Thanks alot....here are a few pics of the firearms I have...

I love my Kel-tec, It is small enough for me to take almost anywhere and I was lucky enough to find the OD green model. Got it at a gun show here in Richmond for a great price brand new. Ive fired about 100 rounds thru it and no problems..about 20 of them were Winchester Nato +P rounds too.










I bought my Ruger SR9 around tax time as a late B-day gift to myself. Right after I bought it I went straight to Dominon shooting range and tested it lol....I had fired the SR9c before and liked it so I knew I would love this one. I bought sum 
Winchester Ranger Talons for this and the Kel-tec and also sum Winchester PDX1s and Corbon Hollow points.
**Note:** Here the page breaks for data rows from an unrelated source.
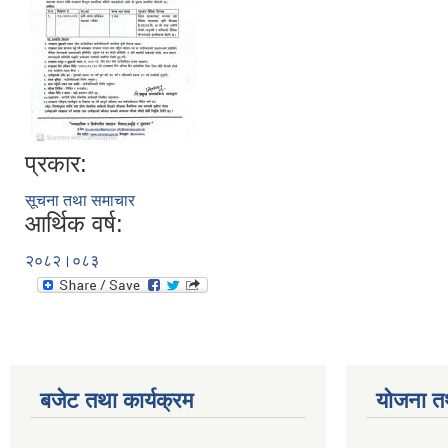
प्रकार:
सूचना तथा समाचार
आर्थिक वर्ष:
२०८२।०८३
बजेट तथा कार्यक्रम
योजना त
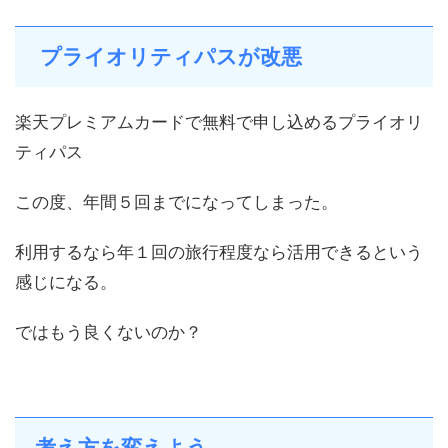
プライオリティパスが改悪
楽天プレミアムカードで無料で申し込めるプライオリ
ティパス
この度、年間５回までになってしまった。
利用するなら年１回の旅行程度なら活用できるという
感じになる。
ではもう良くないのか？
考え方を変えよう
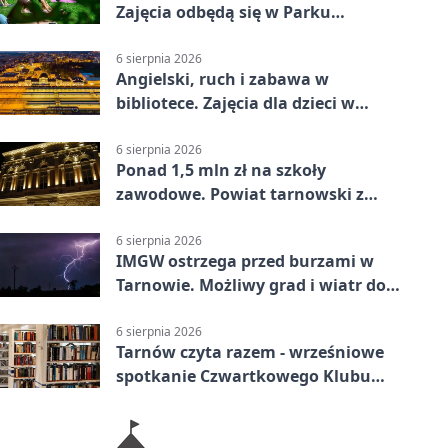
Zajęcia odbędą się w Parku
Strzeleckim
6 sierpnia 2026
Angielski, ruch i zabawa w
bibliotece. Zajęcia dla dzieci w
Tarnowie
6 sierpnia 2026
Ponad 1,5 mln zł na szkoły
zawodowe. Powiat tarnowski z
pierwszym miejscem
6 sierpnia 2026
IMGW ostrzega przed burzami w
Tarnowie. Możliwy grad i wiatr do
90 km/h
6 sierpnia 2026
Tarnów czyta razem - wrześniowe
spotkanie Czwartkowego Klubu
Książki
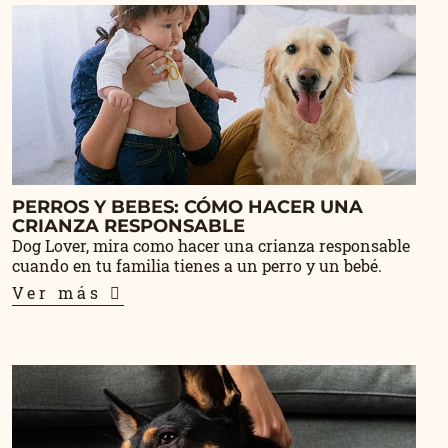
PERROS Y BEBES: CÓMO HACER UNA
CRIANZA RESPONSABLE
Dog Lover, mira como hacer una crianza responsable
cuando en tu familia tienes a un perro y un bebé.
Ver más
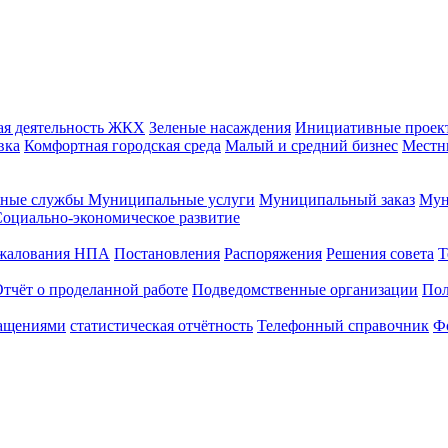
ая деятельность
ЖКХ
Зеленые насаждения
Инициативные проек
вка
Комфортная городская среда
Малый и средний бизнес
Местн
ные службы
Муниципальные услуги
Муниципальный заказ
Мун
оциально-экономическое развитие
бжалования НПА
Постановления
Распоряжения
Решения совета
Т
тчёт о проделанной работе
Подведомственные организации
Пол
ращениями
статистическая отчётность
Телефонный справочник
Ф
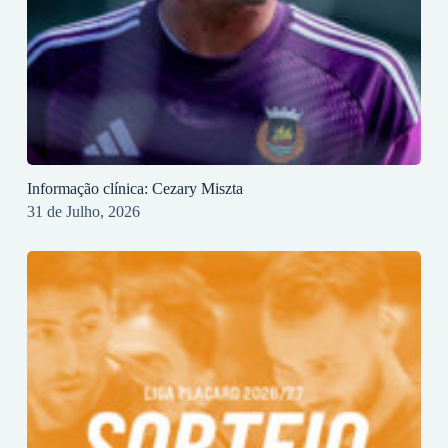
Informação clínica: Cezary Miszta
31 de Julho, 2026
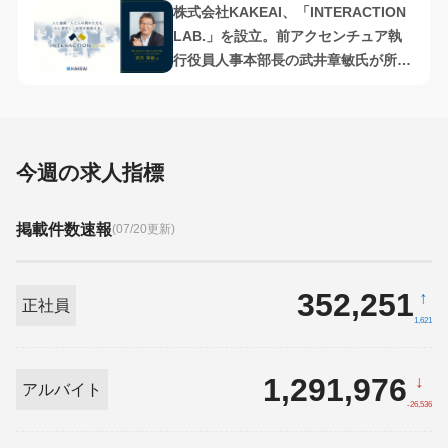
式会社
株式会社KAKEAI、「INTERACTION
LAB.」を設立。前アクセンチュア執
行役員人事本部長の武井章敏氏が所長
に就任
今週の求人指標
掲載件数速報
(07/20更新)
352,251
↑
正社員
1,621
1,291,976
↓
アルバイト
-26,536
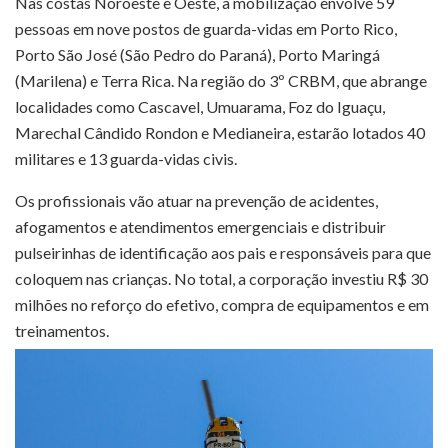
Nas costas Noroeste e Oeste, a mobilização envolve 59
pessoas em nove postos de guarda-vidas em Porto Rico,
Porto São José (São Pedro do Paraná), Porto Maringá
(Marilena) e Terra Rica. Na região do 3º CRBM, que abrange
localidades como Cascavel, Umuarama, Foz do Iguaçu,
Marechal Cândido Rondon e Medianeira, estarão lotados 40
militares e 13 guarda-vidas civis.
Os profissionais vão atuar na prevenção de acidentes,
afogamentos e atendimentos emergenciais e distribuir
pulseirinhas de identificação aos pais e responsáveis para que
coloquem nas crianças. No total, a corporação investiu R$ 30
milhões no reforço do efetivo, compra de equipamentos e em
treinamentos.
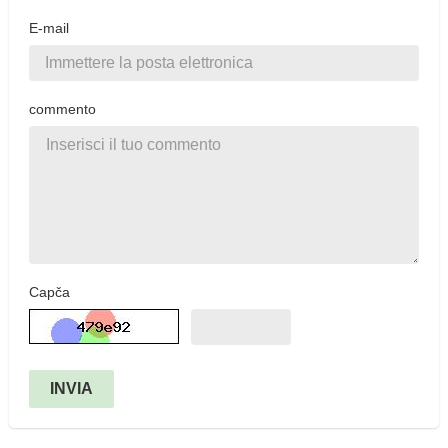
E-mail
commento
Capča
INVIA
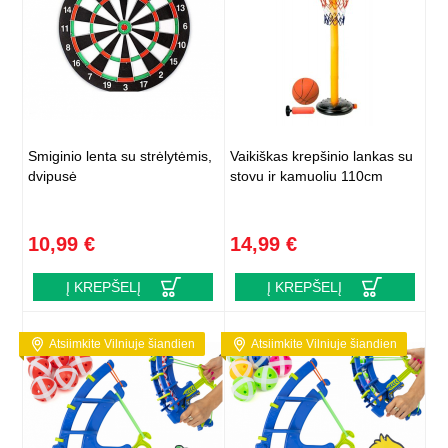
Smiginio lenta su strėlytėmis,
Vaikiškas krepšinio lankas su
dvipusė
stovu ir kamuoliu 110cm
10,99 €
14,99 €
Į KREPŠELĮ
Į KREPŠELĮ
Atsiimkite Vilniuje šiandien
Atsiimkite Vilniuje šiandien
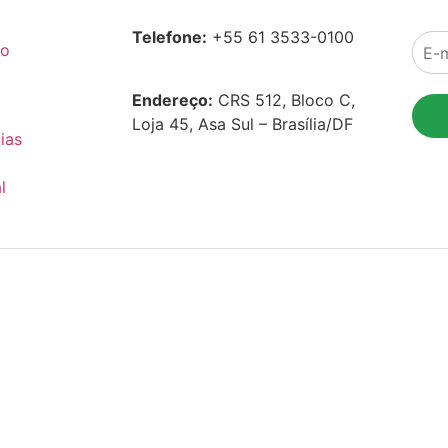
Telefone:
+55 61 3533-0100
co
Endereço:
CRS 512, Bloco C,
Loja 45, Asa Sul – Brasília/DF
ias
l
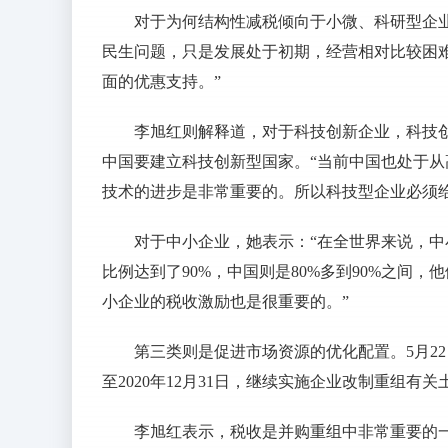
对于为何结构性减税倾向于小微、科研型企
民生问题，只是发展处于初期，经营相对比较困
面的优惠支持。”
李旭红则解释道，对于科技创新企业，科技
中国要建立科技创新型国家。“当前中国也处于
技术的进步是非常重要的。所以科技型企业必须
对于中小企业，她表示：“在全世界来说，
比例达到了90%，中国则是80%多到90%之间
小企业的税收激励也是很重要的。”
第三类则是促进市场资源的优化配置。5月22
至2020年12月31日，继续实施企业改制重组
李旭红表示，税收是并购重组中非常重要的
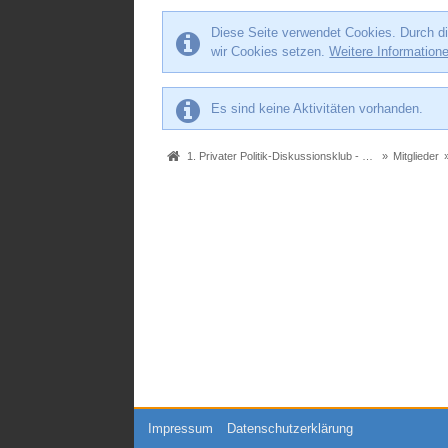
Diese Seite verwendet Cookies. Durch di
wir Cookies setzen.
Weitere Information
Es sind keine Aktivitäten vorhanden.
1. Privater Politik-Diskussionsklub - Das Original seit 2005
»
Mitglieder
Impressum
Datenschutzerklärung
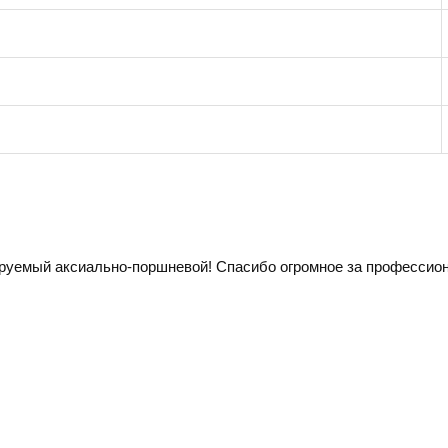
ируемый аксиально-поршневой! Спасибо огромное за профессион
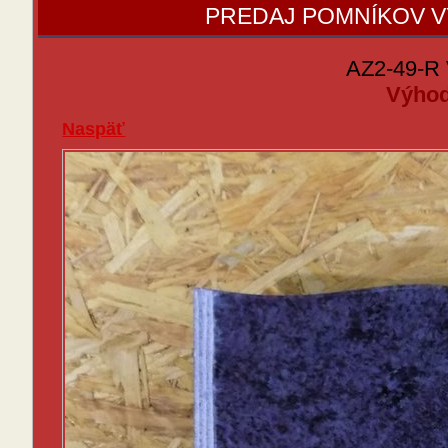
PREDAJ POMNÍKOV 
AZ2-49-R 
Výhod
Naspäť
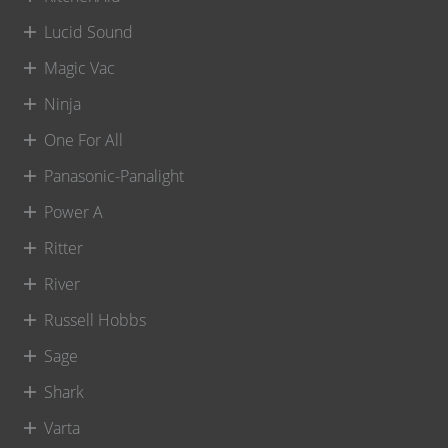
Lucid Sound
Magic Vac
Ninja
One For All
Panasonic-Panalight
Power A
Ritter
River
Russell Hobbs
Sage
Shark
Varta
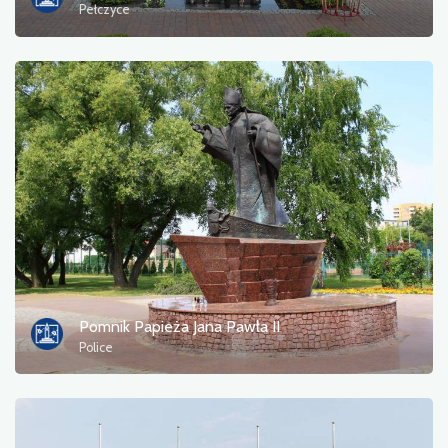
Pełczyce
Pomnik Papieża Jana Pawła II
Police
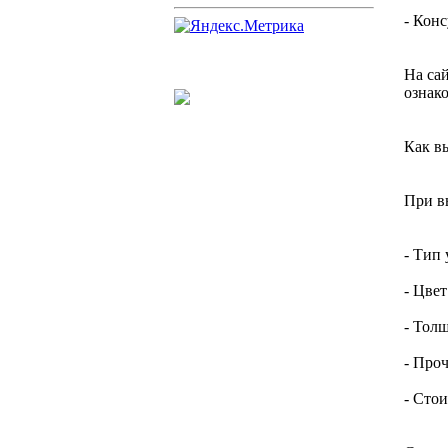
- Кон
На са
ознако
Как в
При в
- Тип
- Цве
- Тол
- Про
- Сто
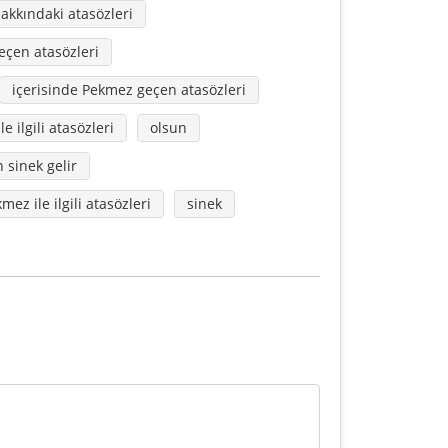
hakkındaki atasözleri
geçen atasözleri
içerisinde Pekmez geçen atasözleri
le ilgili atasözleri
olsun
 sinek gelir
mez ile ilgili atasözleri
sinek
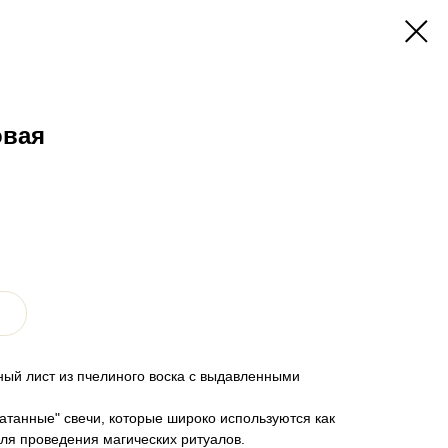
овая
ный лист из пчелиного воска с выдавленными
атанные" свечи, которые широко используются как
для проведения магических ритуалов.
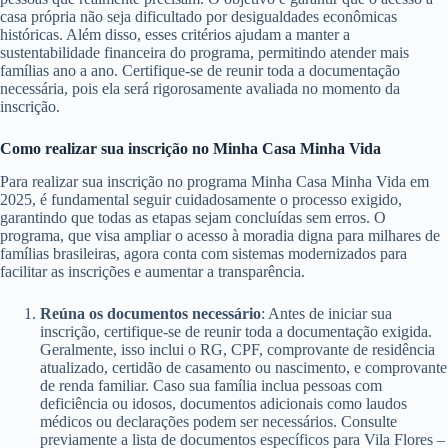
casa própria não seja dificultado por desigualdades econômicas
históricas. Além disso, esses critérios ajudam a manter a
sustentabilidade financeira do programa, permitindo atender mais
famílias ano a ano. Certifique-se de reunir toda a documentação
necessária, pois ela será rigorosamente avaliada no momento da
inscrição.
Como realizar sua inscrição no Minha Casa Minha Vida
Para realizar sua inscrição no programa Minha Casa Minha Vida em
2025, é fundamental seguir cuidadosamente o processo exigido,
garantindo que todas as etapas sejam concluídas sem erros. O
programa, que visa ampliar o acesso à moradia digna para milhares de
famílias brasileiras, agora conta com sistemas modernizados para
facilitar as inscrições e aumentar a transparência.
Reúna os documentos necessário
: Antes de iniciar sua
inscrição, certifique-se de reunir toda a documentação exigida.
Geralmente, isso inclui o RG, CPF, comprovante de residência
atualizado, certidão de casamento ou nascimento, e comprovante
de renda familiar. Caso sua família inclua pessoas com
deficiência ou idosos, documentos adicionais como laudos
médicos ou declarações podem ser necessários. Consulte
previamente a lista de documentos específicos para Vila Flores –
My Gen 4 Glock 21 I acutally purchased for my last security job but ended up leaving before I even wore it on duty lol..Now I work for a different security company and Im using this as my duty weapon. I actually have never even fired this one yet lol..I have used a Glock 21 before at the range but I just havent gotten around to breaking this one in yet. I LOOOOOOOOOOOOVE my Glock (no disrespect to any other manufacturer). I picked up 2 or 3 extra mags for it and sum Winchester Ranger Talons as well. I have big hands so the Glock 21 feels great in my hand..










Ill try to take sum more pics when I get home and post them.


----------



## Harryball (Oct 10, 2012)

Welcome...


----------



## chessail77 (Mar 15, 2011)

Hi and welcome


----------



## SouthernBoy (Jun 27, 2007)

Welcome aboard from another Virginian. Good to have you here. You might want to visit the Virginia forum on opencarry.org as there is a lot of meet and greets in and around Richmond.

Stay safe.


----------



## KingVader (Oct 25, 2012)

SouthernBoy said:


> Welcome aboard from another Virginian. Good to have you here. You might want to visit the Virginia forum on opencarry.org as there is a lot of meet and greets in and around Richmond.
> 
> Stay safe.


Cool..thanks for the info, ill check it out. My next purchase will probably be a 1911 so Im doing research on that now


----------



## KingVader (Oct 25, 2012)

thanks for the warm welcome guys...went to the range this weekend before the storm hit and had sum fun...tried out a few 1911s and fired the Ruger SR9...Next time I go I will only take the Glock 21 and put about 200 rounds thru it if I can...

Im am in love with the Ruger SR1911 and the Springfield Loaded model..dont know which one I want now...they both felt really good in my hand, and both fired very very smooth. Didnt have the opportunity to take them down and look at the internals so Ill have to go to the gun store to do that.


----------



## Powhatan (Apr 11, 2012)

Welcome.. I work in Richmond but live in Powhatan.. I too love the Ruger SR1911.. great shooter. It is a lot of gun for the money. I just bought a Beretta 96FS Inox today..hope to have it shipped to my FFL tomorrow..then off to the range.


----------



## paratrooper (Feb 1, 2012)

It takes a lot of courage to admit that you bought a Lorcin. :mrgreen:


----------